*** Records provided ***
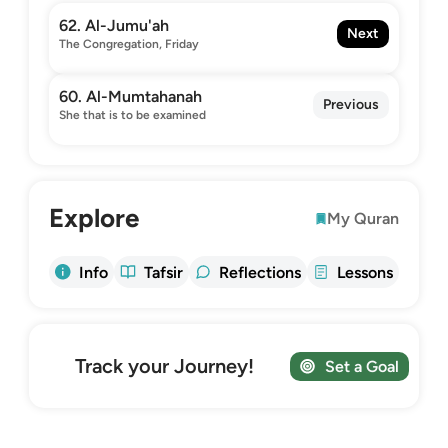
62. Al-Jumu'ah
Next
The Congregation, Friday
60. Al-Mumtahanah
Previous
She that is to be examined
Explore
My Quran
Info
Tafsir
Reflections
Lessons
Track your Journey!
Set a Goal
*** End of Records provided ***
*** Records provided ***
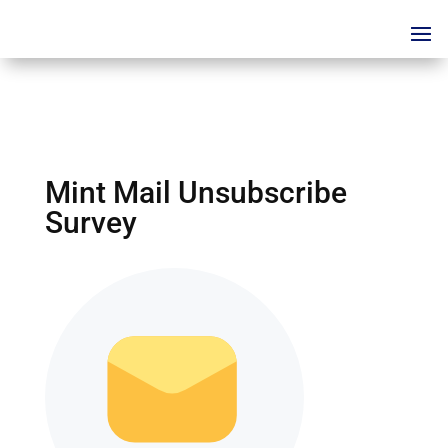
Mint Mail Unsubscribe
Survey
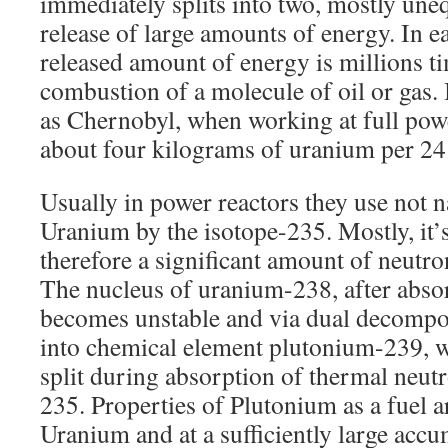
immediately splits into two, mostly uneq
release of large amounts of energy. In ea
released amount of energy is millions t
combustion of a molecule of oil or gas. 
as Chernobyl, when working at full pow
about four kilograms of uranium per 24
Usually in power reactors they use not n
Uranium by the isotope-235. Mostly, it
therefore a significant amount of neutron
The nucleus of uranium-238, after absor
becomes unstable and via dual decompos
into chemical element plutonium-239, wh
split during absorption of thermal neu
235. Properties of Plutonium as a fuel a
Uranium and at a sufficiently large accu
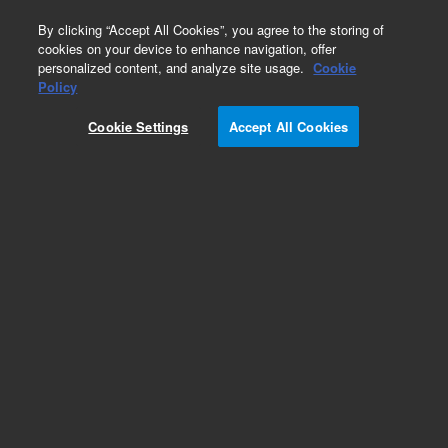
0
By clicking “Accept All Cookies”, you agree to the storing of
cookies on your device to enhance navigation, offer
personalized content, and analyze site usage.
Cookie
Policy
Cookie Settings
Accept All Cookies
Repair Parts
*** End of Records provided ***
--- What to do ---
List the lines of the entries that include "large".

--- Reply ---
release of large amounts of energy. In ea
Uranium and at a sufficiently large accu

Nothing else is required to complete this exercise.